I can farther say with respect to politics, concerning which I believe every Englishman has some opinion or other (and at present, owing to the peculiar nature of the present war, it is almost the only topic of general conversation) that, except in company, I hardly ever think of the subject, my reading, meditation, and writing, being almost wholly engrossed by theology, and philosophy; and of late, as for many years before the riots in Birmingham, I have spent a very great proportion of my time, as my friends well know, in my laboratory.

If, then, my real crime has not been sedition, or treason, what has it been? For every effect must have some adequate cause, and therefore the odium that I have incurred must have been owing to something in my declared sentiments, or conduct, that has exposed me to it. In my opinion, it cannot have been any thing but my open hostility to the doctrines of the established church, and more especially to all civil establishments of religion whatever. This has brought upon me the implacable resentment of the great body of the clergy; and they have found other methods of opposing me besides argument, and that use of the press which is equally open to us all. They have also found an able ally and champion in Mr. Burke, who (without any provocation except that of answering his book on the French Revolution) has taken several opportunities of inveighing against me, in a place where he knows I cannot reply to him, and from which he also knows that his accusation will reach every corner of the country, and consequently thousands of persons who will never read any writings of mine[27]. They have had another, and still more effectual vehicle of their abuse in what are called the treasury newspapers, and other popular publications.

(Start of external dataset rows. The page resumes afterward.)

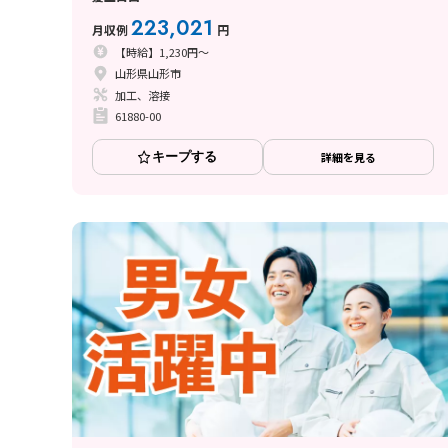
223,021
月収例
円
【時給】1,230円～
山形県山形市
加工、溶接
61880-00
キープする
詳細を見る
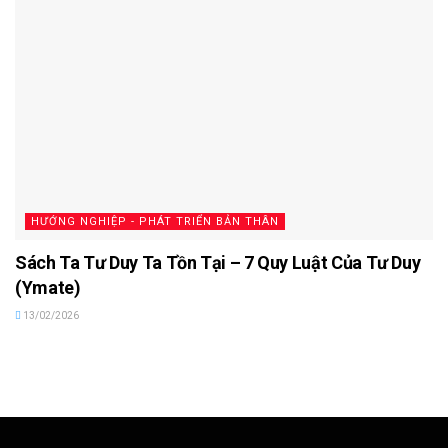
HƯỚNG NGHIỆP - PHÁT TRIỂN BẢN THÂN
Sách Ta Tư Duy Ta Tồn Tại – 7 Quy Luật Của Tư Duy
(Ymate)
13/02/2026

[27] Mr. Burke having said in the House of Commons, that “I was made a citizen of France on account of my declared hostility to the constitution of this country,” I, in the public papers, denied the charge, and called upon him for the proofs of it. As he made no reply, I said, in the preface to my Fast Sermon of the last year, p. 9, that “it sufficiently appeared that he had neither ability to maintain his charge, nor virtue to retract it.” A year more of silence on his part having now elapsed, this is become more evident than before.

By these and others means, the same party spirit which was the cause of the riots in Birmingham, has been increasing ever since, especially in that neighbourhood. A remarkable instance of this may be seen in a Letter addressed, but not sent, to me from Mr. Foley, rector of Stourbridge, who acknowledges the satisfaction that he and his brethren have received from one of the grossest and coarsest pieces of abuse of me that has yet appeared, which, as a curious specimen of the kind, I inserted in the Appendix of my Appeal, and in which I am represented as no better than Guy Fawkes, or the devil himself. This very Christian divine recommends to the members of the established church to decline all commercial dealings with the Dissenters, as an effectual method of exterminating them. This method has been actually adopted in many parts of England. Also great numbers of the best farmers and artizans in England have been dismissed because they would not go to the established church. Defoe’s Shortest Way with the Dissenters[28] would have taught the friends of the church a more effectual method still. And yet this Mr. Foley, whom I never saw, and who could not have had any particular cause of enmity to me, had, like Mr. Madan of Birmingham, a character for liberality. What, then, have we to expect from others, when we find so much bigotry and rancour in such men as these?